%%
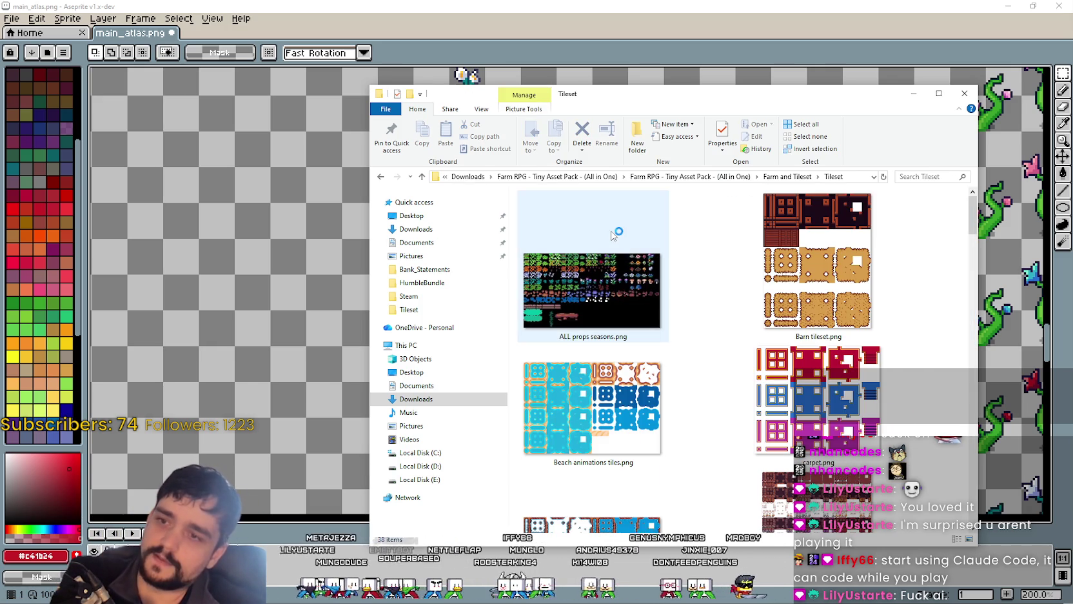
pyautogui.doubleClick(591, 290)
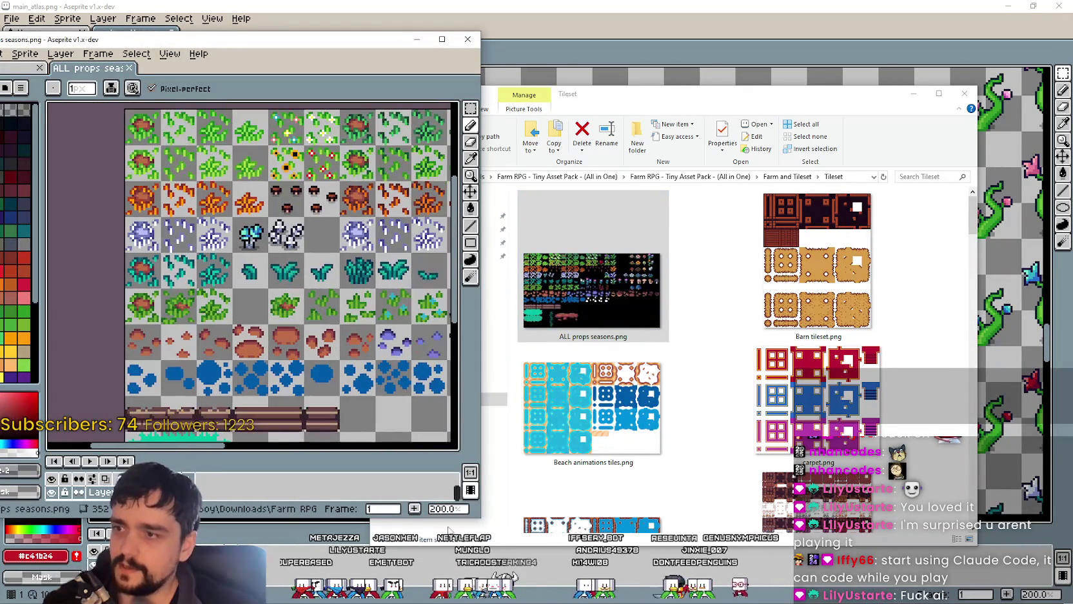
# Step: Widen the ALL props seasons.png window, pick the Rectangular Marquee and zoom in on the seasonal tiles
pyautogui.moveTo(479, 520); pyautogui.dragTo(971, 516)
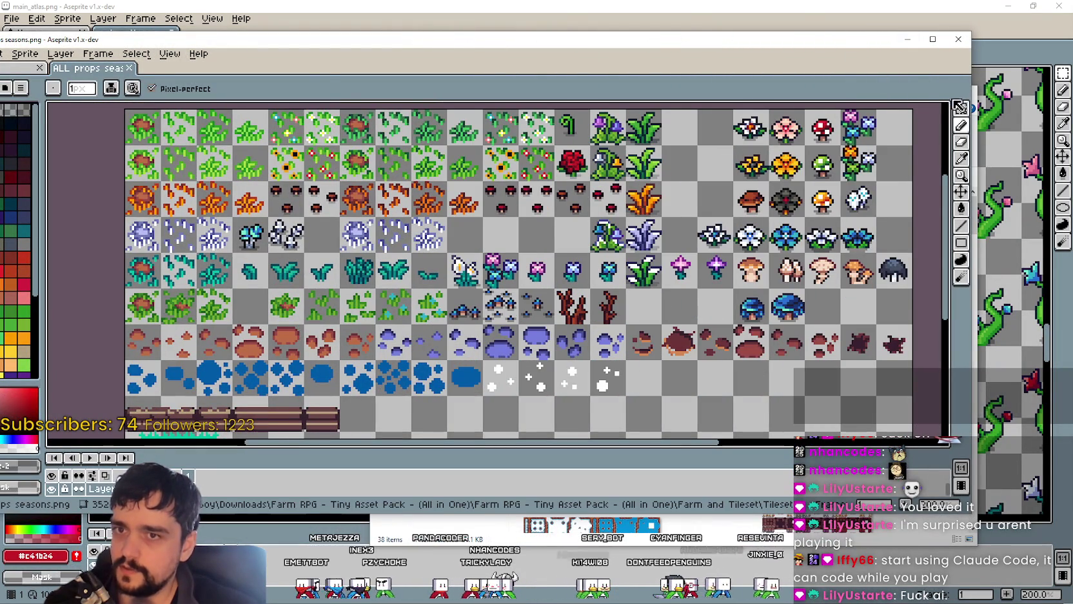
pyautogui.click(959, 105)
pyautogui.scroll(1, 315, 274)
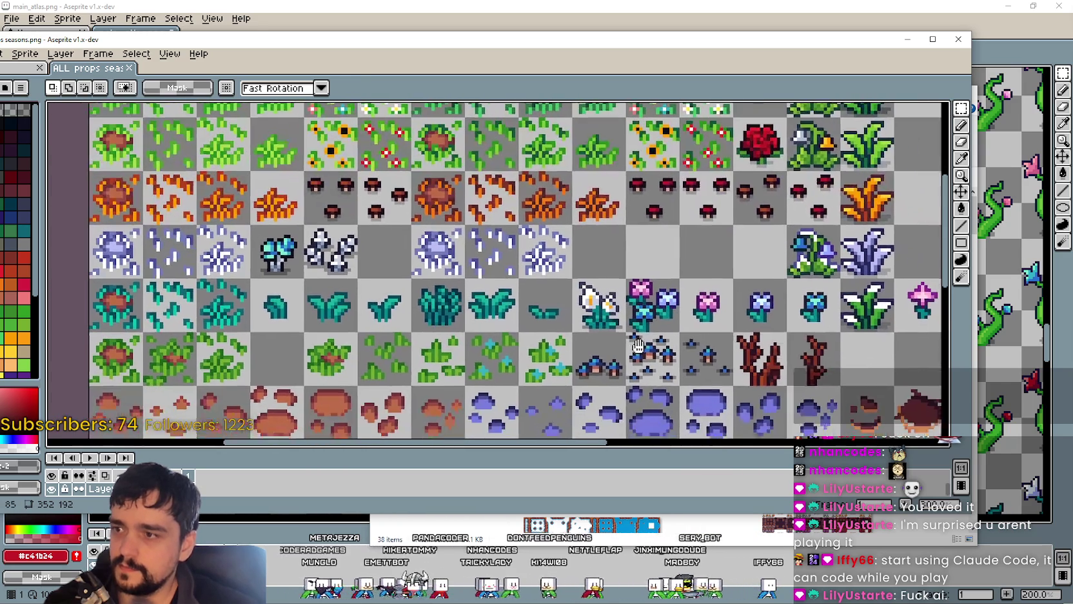
pyautogui.moveTo(585, 294); pyautogui.dragTo(604, 320)
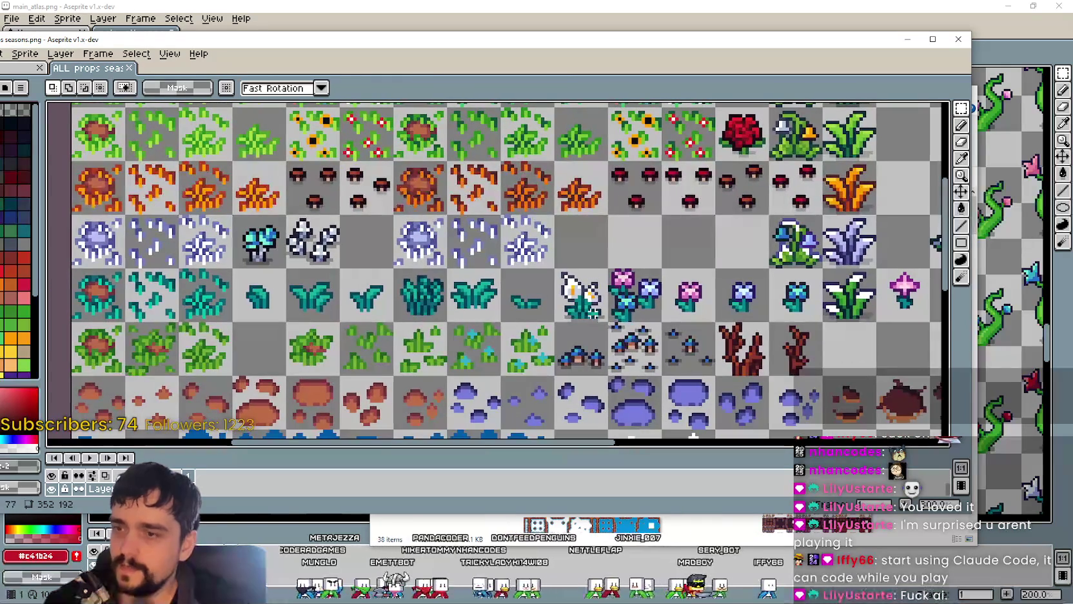
pyautogui.scroll(-2, 580, 309)
pyautogui.scroll(2, 634, 338)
%%
### Assignment
Every line that holds the string "pyautogui" must be copied from the records above.

### Answer to the exercise
pyautogui.doubleClick(591, 290)
pyautogui.moveTo(479, 520); pyautogui.dragTo(971, 516)
pyautogui.click(959, 105)
pyautogui.scroll(1, 315, 274)
pyautogui.moveTo(585, 294); pyautogui.dragTo(604, 320)
pyautogui.scroll(-2, 580, 309)
pyautogui.scroll(2, 634, 338)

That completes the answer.